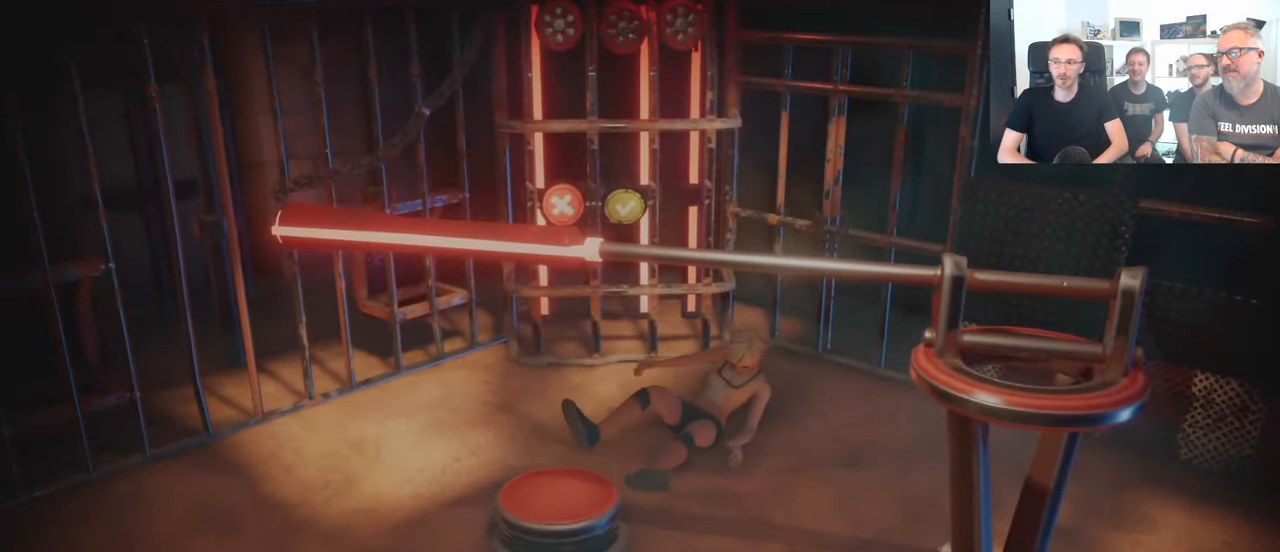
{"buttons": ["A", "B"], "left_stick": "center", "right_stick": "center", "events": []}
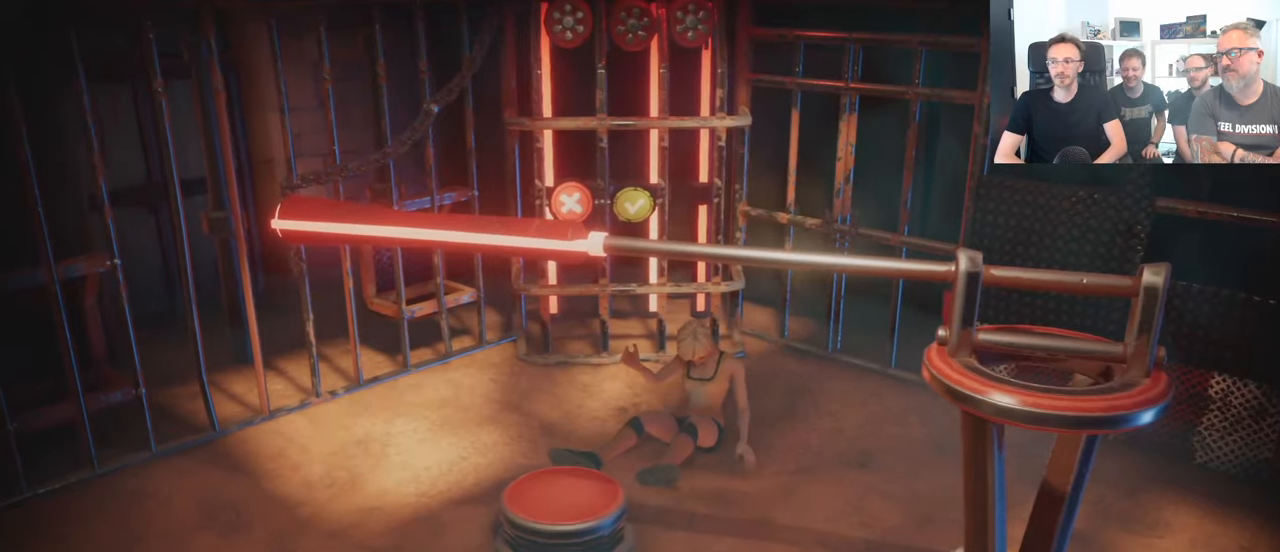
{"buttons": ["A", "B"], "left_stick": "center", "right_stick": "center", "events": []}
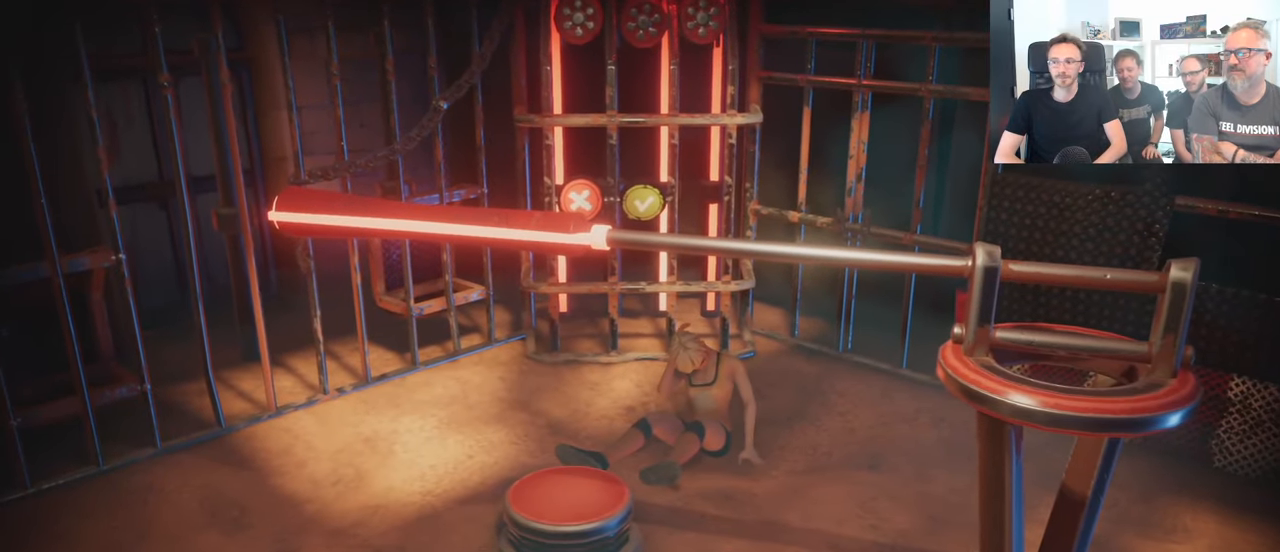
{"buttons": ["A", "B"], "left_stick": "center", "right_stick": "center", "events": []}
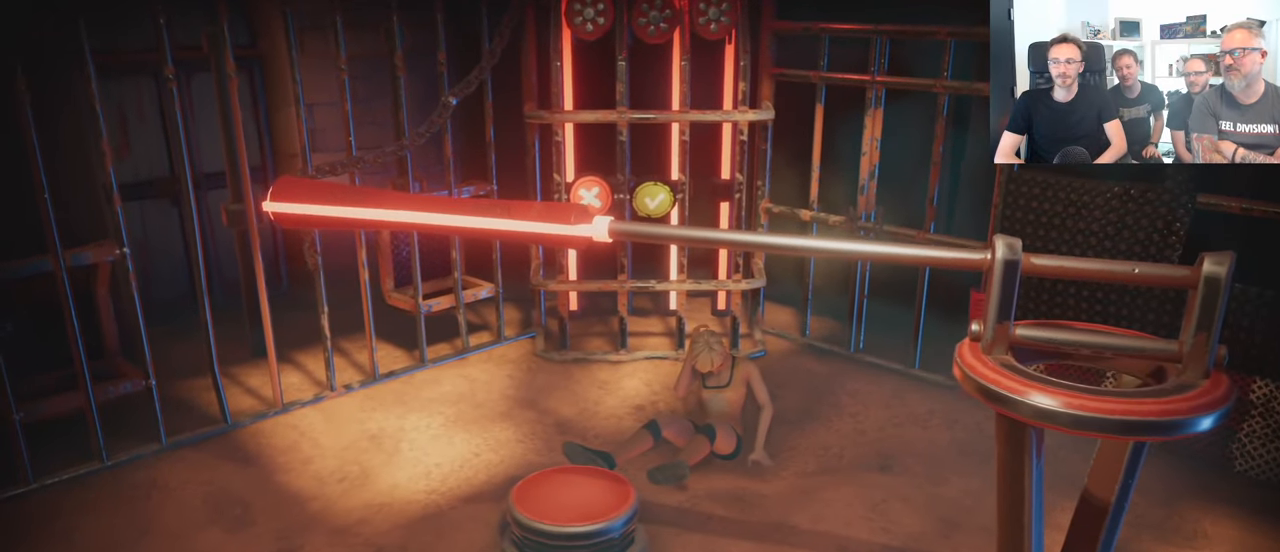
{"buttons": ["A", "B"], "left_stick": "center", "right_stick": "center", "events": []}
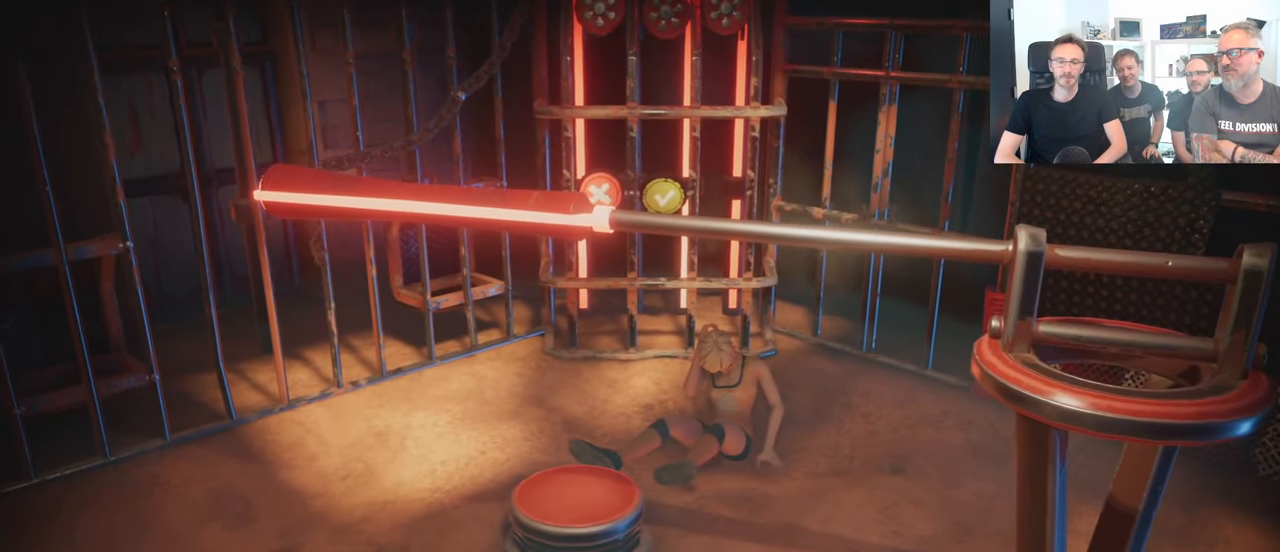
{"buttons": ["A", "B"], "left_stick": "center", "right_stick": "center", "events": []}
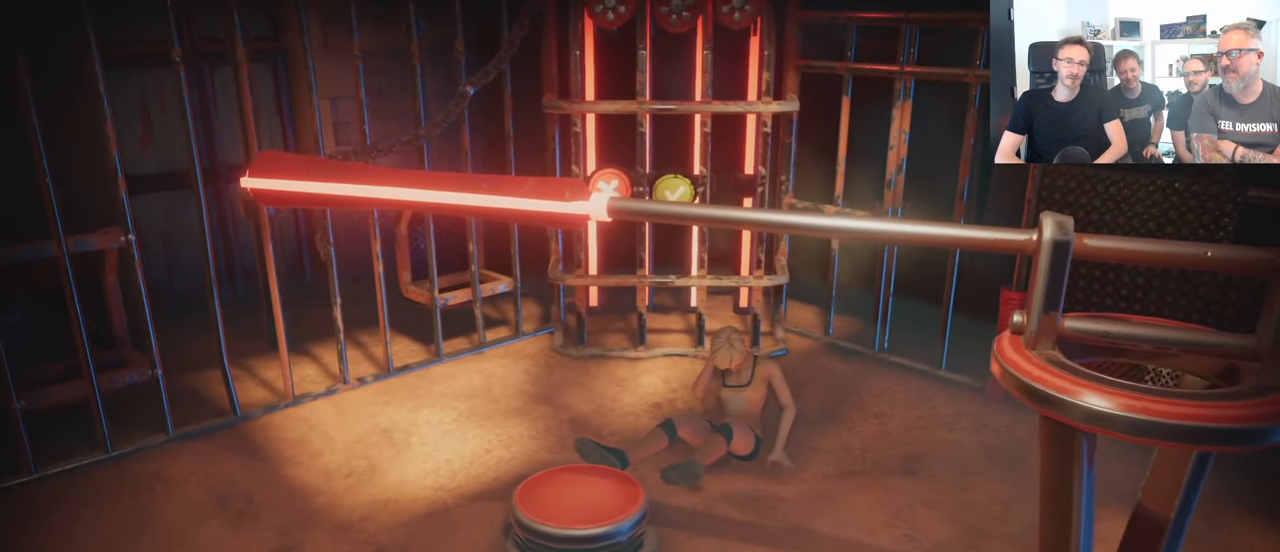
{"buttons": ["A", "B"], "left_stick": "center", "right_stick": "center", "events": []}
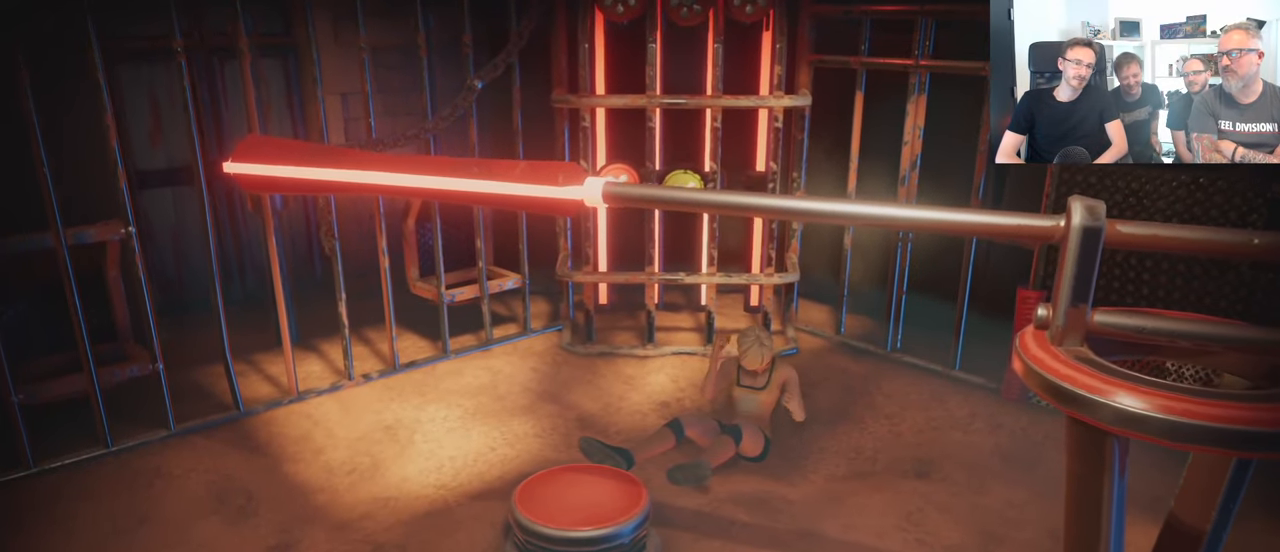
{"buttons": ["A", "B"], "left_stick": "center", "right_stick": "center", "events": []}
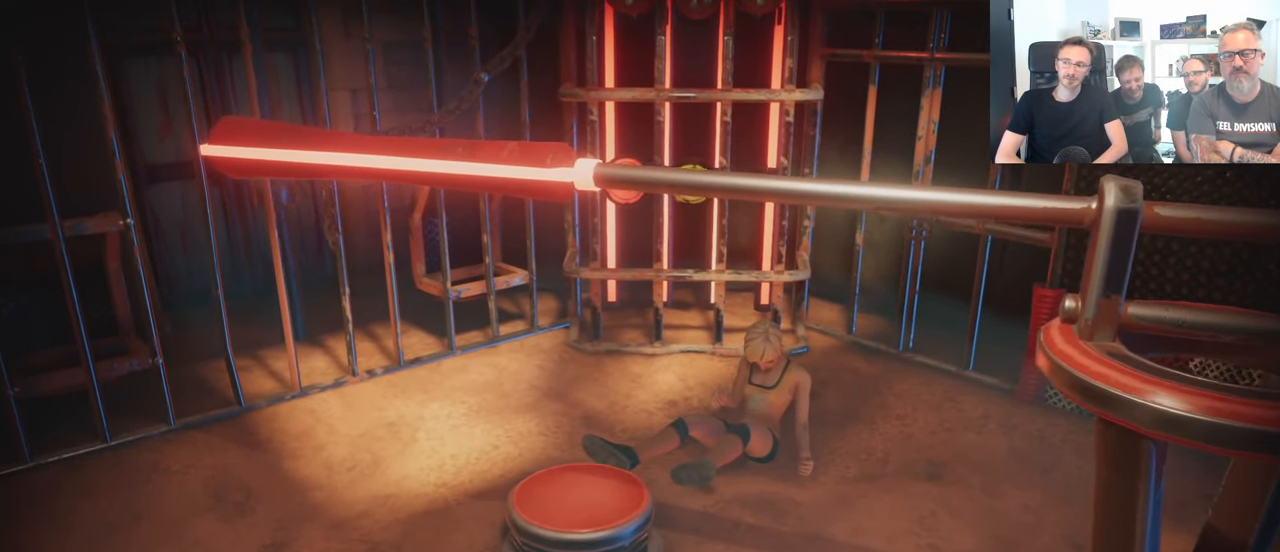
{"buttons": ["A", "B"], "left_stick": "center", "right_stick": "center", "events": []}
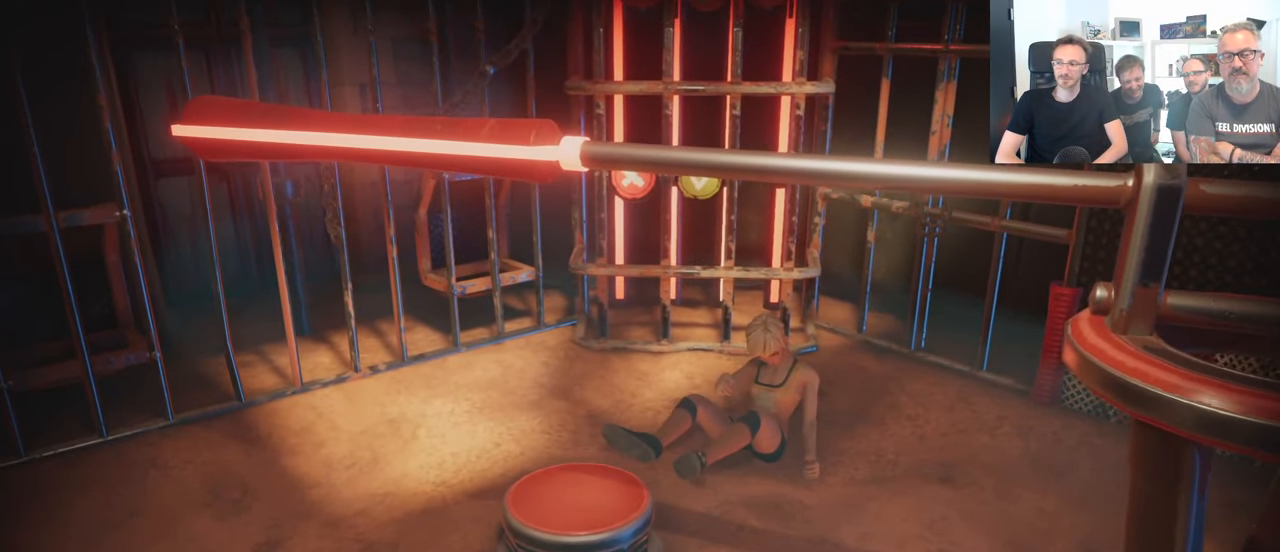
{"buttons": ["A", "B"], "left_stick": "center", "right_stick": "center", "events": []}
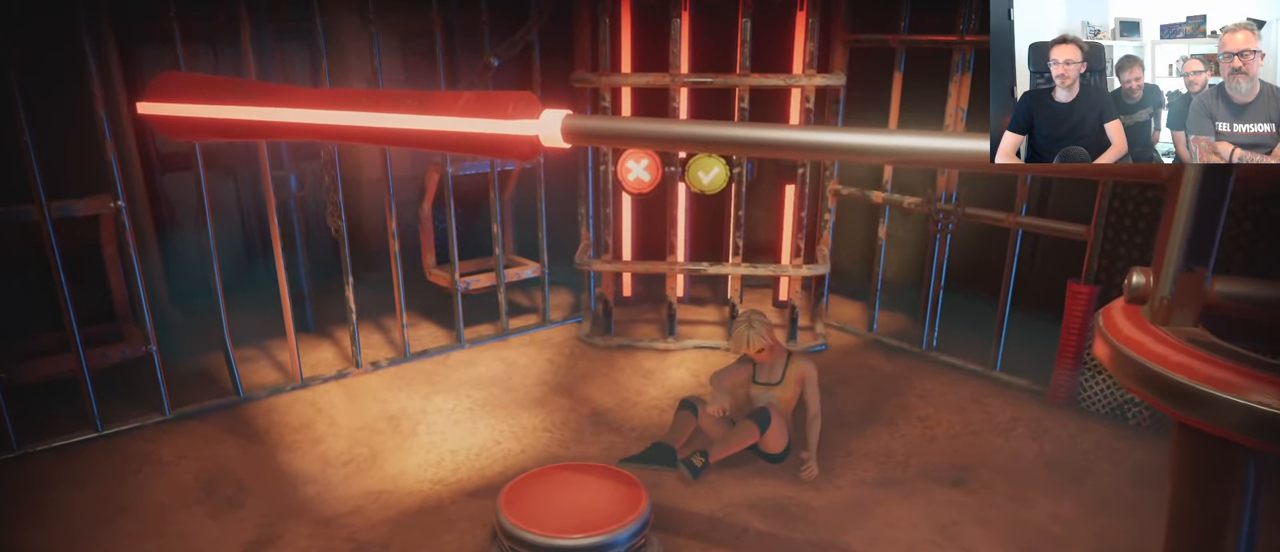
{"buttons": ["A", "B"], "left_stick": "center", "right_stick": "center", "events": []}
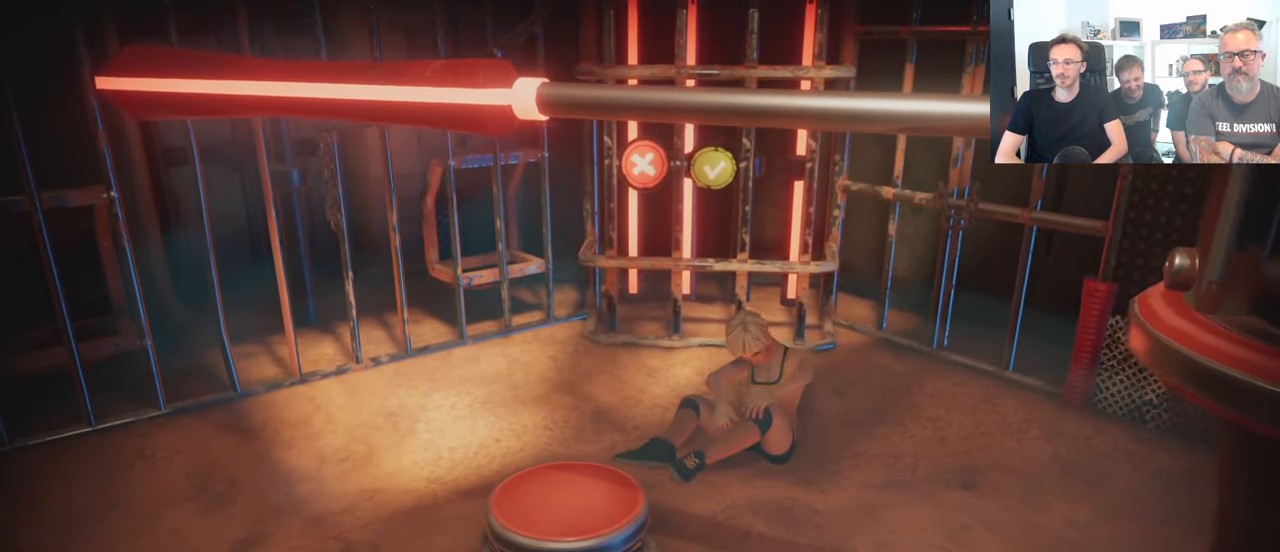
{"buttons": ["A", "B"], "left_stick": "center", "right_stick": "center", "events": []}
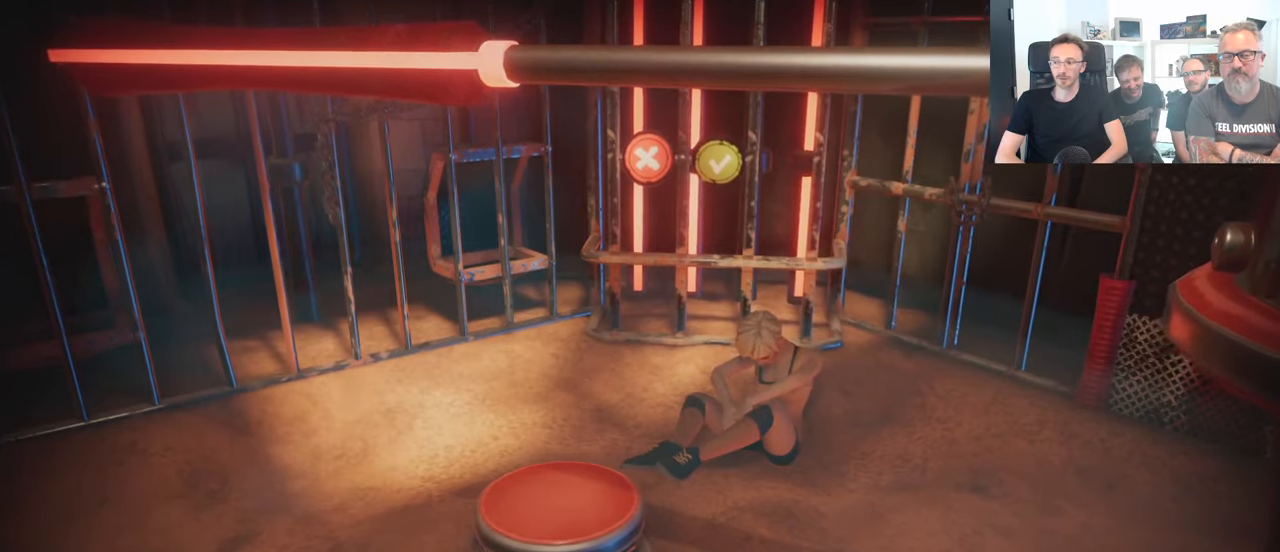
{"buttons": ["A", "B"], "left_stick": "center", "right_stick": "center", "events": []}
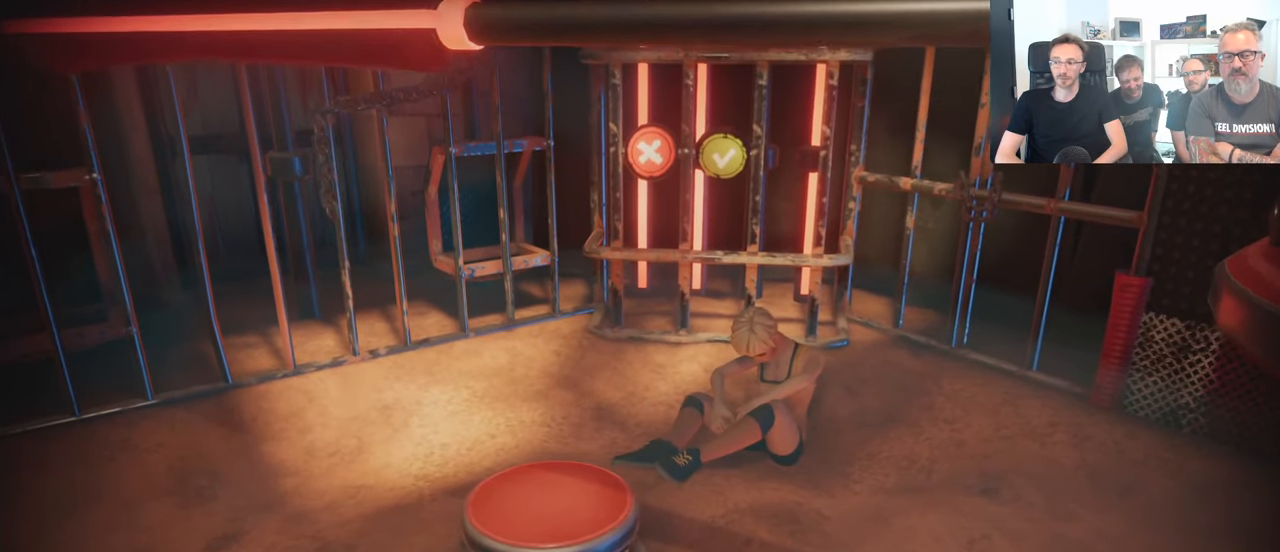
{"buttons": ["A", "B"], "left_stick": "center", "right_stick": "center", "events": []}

**********

→ **WORK ITEM**:
The records above must be output exactly, except for their pictures.

→ **SOLUTION TO THIS PROBLEM**:
{"buttons": ["A", "B"], "left_stick": "center", "right_stick": "center", "events": []}
{"buttons": ["A", "B"], "left_stick": "center", "right_stick": "center", "events": []}
{"buttons": ["A", "B"], "left_stick": "center", "right_stick": "center", "events": []}
{"buttons": ["A", "B"], "left_stick": "center", "right_stick": "center", "events": []}
{"buttons": ["A", "B"], "left_stick": "center", "right_stick": "center", "events": []}
{"buttons": ["A", "B"], "left_stick": "center", "right_stick": "center", "events": []}
{"buttons": ["A", "B"], "left_stick": "center", "right_stick": "center", "events": []}
{"buttons": ["A", "B"], "left_stick": "center", "right_stick": "center", "events": []}
{"buttons": ["A", "B"], "left_stick": "center", "right_stick": "center", "events": []}
{"buttons": ["A", "B"], "left_stick": "center", "right_stick": "center", "events": []}
{"buttons": ["A", "B"], "left_stick": "center", "right_stick": "center", "events": []}
{"buttons": ["A", "B"], "left_stick": "center", "right_stick": "center", "events": []}
{"buttons": ["A", "B"], "left_stick": "center", "right_stick": "center", "events": []}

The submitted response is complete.